Redmond stamp marks his place in the national story
A new €1 stamp marking the centenary of the death of Wexford's John Redmond marks his place in the national story.
The stamp was unveiled by former Taoiseach John Bruton at a Centenary symposium on Redmond which opened at the National Gallery of Ireland last week.
Redmond, who died in 1918, was an Irish nationalist politician, barrister and member of parliament in the British House of Commons.
He is best remembered for his part in the passing of the Home Rule Bill in 1914, which would have delivered a devolved Parliament to Ireland, and also for his appeal to his fellow Irishmen to enlist to fight in the First World War.
The stamp, designed by Post Studio, features a portrait of Redmond by Sir John Lavery from the Hugh Lane gallery.
A First Day Cover (FDC) envelope produced to mark the occasion includes a photograph of the Irish Parliamentary Party from 1916.
The stamp is available from main post offices, the stamp counters at Dublin's GPO and online at www.irishstamps.ie.
Redmond's appeal to the Irish Volunteers to also enlist caused a split in the movement; some 140,000 followed Redmond and formed the National Volunteers, while a minority of around 9,700 members remained as the original Irish Volunteers.
It was Redmond's belief that Imperial Germany's hegemony and military expansion threatened the freedom of Europe and participation in the war was Ireland's duty, having achieved future self-government.

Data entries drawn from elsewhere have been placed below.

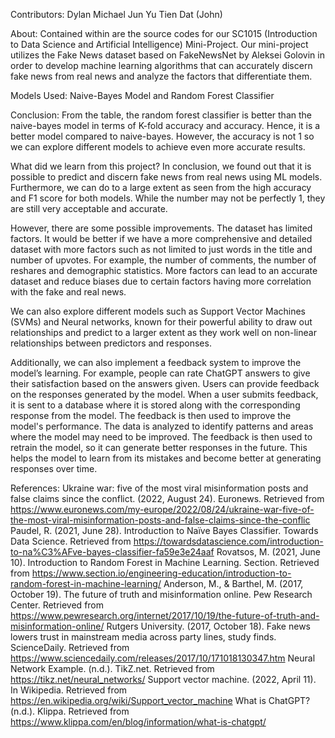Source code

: Contributors:
Dylan
Michael
Jun Yu
Tien Dat (John)

About:
Contained within are the source codes for our SC1015 (Introduction to Data Science and Artificial Intelligence) Mini-Project. Our mini-project utilizes the Fake News dataset based on FakeNewsNet by Aleksei Golovin in order to develop machine learning algorithms that can accurately discern fake news from real news and analyze the factors that differentiate them.

Models Used: Naive-Bayes Model and Random Forest Classifier

Conclusion: From the table, the random forest classifier is better than the naive-bayes model in terms of K-fold accuracy and accuracy. Hence, it is a better model compared to naive-bayes. However, the accuracy is not 1 so we can explore different models to achieve even more accurate results.

What did we learn from this project?
In conclusion, we found out that it is possible to predict and discern fake news from real news using ML models. Furthermore, we can do to a large extent as seen from the high accuracy and F1 score for both models. While the number may not be perfectly 1, they are still very acceptable and accurate. 

However, there are some possible improvements. The dataset has limited factors. It would be better if we have a more comprehensive and detailed dataset with more factors such as not limited to just words in the title and number of upvotes. For example, the number of comments, the number of reshares and demographic statistics. More factors can lead to an accurate dataset and reduce biases due to certain factors having more correlation with the fake and real news. 

We can also explore different models such as Support Vector Machines (SVMs) and Neural networks, known for their powerful ability to draw out relationships and predict to a larger extent as they work well on non-linear relationships between predictors and responses. 

Additionally, we can also implement a feedback system to improve the model’s learning. For example, people can rate ChatGPT answers to give their satisfaction based on the answers given. Users can provide feedback on the responses generated by the model. When a user submits feedback, it is sent to a database where it is stored along with the corresponding response from the model. The feedback is then used to improve the model's performance. The data is analyzed to identify patterns and areas where the model may need to be improved. The feedback is then used to retrain the model, so it can generate better responses in the future. This helps the model to learn from its mistakes and become better at generating responses over time.


References:
Ukraine war: five of the most viral misinformation posts and false claims since the conflict. (2022, August 24). Euronews. Retrieved from https://www.euronews.com/my-europe/2022/08/24/ukraine-war-five-of-the-most-viral-misinformation-posts-and-false-claims-since-the-conflic
Paudel, R. (2021, June 28). Introduction to Naïve Bayes Classifier. Towards Data Science. Retrieved from https://towardsdatascience.com/introduction-to-na%C3%AFve-bayes-classifier-fa59e3e24aaf
Rovatsos, M. (2021, June 10). Introduction to Random Forest in Machine Learning. Section. Retrieved from https://www.section.io/engineering-education/introduction-to-random-forest-in-machine-learning/
Anderson, M., & Barthel, M. (2017, October 19). The future of truth and misinformation online. Pew Research Center. Retrieved from https://www.pewresearch.org/internet/2017/10/19/the-future-of-truth-and-misinformation-online/
Rutgers University. (2017, October 18). Fake news lowers trust in mainstream media across party lines, study finds. ScienceDaily. Retrieved from https://www.sciencedaily.com/releases/2017/10/171018130347.htm
Neural Network Example. (n.d.). TikZ.net. Retrieved from https://tikz.net/neural_networks/
Support vector machine. (2022, April 11). In Wikipedia. Retrieved from https://en.wikipedia.org/wiki/Support_vector_machine
What is ChatGPT? (n.d.). Klippa. Retrieved from https://www.klippa.com/en/blog/information/what-is-chatgpt/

But the war killed the Home Rule Bill and the next four years saw the end of Redmond and the Irish Parliamentary Party.
They were overhauled in the General Election of 1916 and wiped out completely in the election of 1918 held just nine months after Redmond's death.
Meanwhile, a major commemoration to mark the anniversary of Redmond's death in his hometown Wexford has still to be rescheduled after it was cancelled last weekend in the wake of Storm Emma and the snow which swept across the county.